Tick box teaching – should teachers start with the learning objectives?

Once upon a time in a not too distant land a group of ex-teachers turned inspectors decided to interpret the research of a group of educational researchers at Kings. They thought they were very clever and came up with a list of criteria for what they thought was a good, excellent or outstanding lesson. The only problem was that they didn’t really read the research properly and ended up getting things half right. All the teachers in the schools were told they must do certain things in a lesson and would be judged outstanding by the OFSTED wizards and this is how the myth was born…..

……..we should all write the learning objectives on the board in the top right hand corner, make the children write them down in their books etc
Was this the original intent of Paul Black and Dylan William when they wrote “Inside the Black Box- Raising Standards through Classroom Assessment” ? In a word NO! They had no intention of forcing all teachers no matter how good into this educational strait-jacket.

 

Learning Objectives on display simply give the game away – they tell children exactly what they are learning before they do it. Where is the fun in that? If I start my lesson telling the students that at the end of the lesson they should know that when copper reacts with oxygen it forms copper oxide where do I go from there? Surely that learning objective has been achieved purely by stating it. I know I’m oversimplifying and carefully phrased learning objectives can be really useful to share with the students at some point in the lesson, not necessarily at the start.

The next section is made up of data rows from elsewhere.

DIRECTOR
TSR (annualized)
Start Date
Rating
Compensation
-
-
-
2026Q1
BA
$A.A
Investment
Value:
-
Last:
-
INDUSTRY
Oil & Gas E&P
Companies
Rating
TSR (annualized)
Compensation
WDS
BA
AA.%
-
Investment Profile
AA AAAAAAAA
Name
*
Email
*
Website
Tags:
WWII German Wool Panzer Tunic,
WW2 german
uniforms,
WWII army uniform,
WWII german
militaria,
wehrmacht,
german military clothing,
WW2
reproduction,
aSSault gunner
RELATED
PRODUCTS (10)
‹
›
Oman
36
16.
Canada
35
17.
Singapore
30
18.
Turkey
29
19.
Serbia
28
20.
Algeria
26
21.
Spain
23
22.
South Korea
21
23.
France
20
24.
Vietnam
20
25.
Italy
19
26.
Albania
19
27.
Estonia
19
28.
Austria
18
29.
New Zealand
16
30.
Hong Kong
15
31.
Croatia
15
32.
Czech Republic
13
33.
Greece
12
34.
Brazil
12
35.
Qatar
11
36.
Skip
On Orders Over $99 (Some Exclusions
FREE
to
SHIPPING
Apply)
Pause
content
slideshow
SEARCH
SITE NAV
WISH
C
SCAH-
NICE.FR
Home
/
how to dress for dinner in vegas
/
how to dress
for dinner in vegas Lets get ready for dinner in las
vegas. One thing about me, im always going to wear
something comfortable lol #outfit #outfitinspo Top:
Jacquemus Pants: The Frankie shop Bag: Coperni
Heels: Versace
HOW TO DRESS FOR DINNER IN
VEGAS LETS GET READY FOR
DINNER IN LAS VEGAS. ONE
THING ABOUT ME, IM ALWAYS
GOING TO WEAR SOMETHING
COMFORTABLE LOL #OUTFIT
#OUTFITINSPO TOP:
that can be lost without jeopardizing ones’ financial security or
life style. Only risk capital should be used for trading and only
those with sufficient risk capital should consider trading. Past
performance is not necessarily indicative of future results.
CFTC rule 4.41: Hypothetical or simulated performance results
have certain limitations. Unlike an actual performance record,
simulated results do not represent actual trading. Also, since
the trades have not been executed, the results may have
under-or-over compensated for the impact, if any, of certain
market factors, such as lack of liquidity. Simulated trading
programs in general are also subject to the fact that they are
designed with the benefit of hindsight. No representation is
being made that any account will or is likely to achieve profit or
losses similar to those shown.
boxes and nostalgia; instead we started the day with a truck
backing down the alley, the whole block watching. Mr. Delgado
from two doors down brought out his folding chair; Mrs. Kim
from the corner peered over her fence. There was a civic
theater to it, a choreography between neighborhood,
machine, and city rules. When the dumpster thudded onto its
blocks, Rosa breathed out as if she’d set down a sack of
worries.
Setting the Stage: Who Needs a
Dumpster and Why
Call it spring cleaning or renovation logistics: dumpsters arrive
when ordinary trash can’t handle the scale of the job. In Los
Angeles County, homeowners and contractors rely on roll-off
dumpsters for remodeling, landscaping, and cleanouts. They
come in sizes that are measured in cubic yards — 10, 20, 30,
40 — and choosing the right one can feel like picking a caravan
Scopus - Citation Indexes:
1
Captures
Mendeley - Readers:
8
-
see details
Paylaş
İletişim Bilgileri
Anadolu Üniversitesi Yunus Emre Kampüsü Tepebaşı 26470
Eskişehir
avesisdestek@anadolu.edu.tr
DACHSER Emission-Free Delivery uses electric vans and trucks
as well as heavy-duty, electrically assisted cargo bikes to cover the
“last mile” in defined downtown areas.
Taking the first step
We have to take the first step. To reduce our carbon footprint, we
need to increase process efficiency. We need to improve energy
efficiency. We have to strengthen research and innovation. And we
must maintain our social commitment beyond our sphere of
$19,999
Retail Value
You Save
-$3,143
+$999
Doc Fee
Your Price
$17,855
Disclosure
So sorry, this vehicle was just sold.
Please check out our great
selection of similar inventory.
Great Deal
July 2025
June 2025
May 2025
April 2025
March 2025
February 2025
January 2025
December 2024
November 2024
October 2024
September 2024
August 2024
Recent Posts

There is also this belief that everything we do, as teachers, should be to please OFSTED. So do they want lessons starting with objectives? Again NO! (They may have originally forced this upon us, but even they have realised it can be a rather dull way to start a lesson!) OFSTED are now looking for what they call a “hook” – which is something engaging that draws the pupils in at the start of the lesson.

So what are the next steps? Teachers should have courage the think outside the black box (or at least the bureaucrat’s interpretation of it) and consider starting with big questions which students should be able to answer by the end of the lesson. These might be communicated at the start, in the middle or perhaps the students come up with them? There is no one right way, as professionals we need to choose the best path for our students.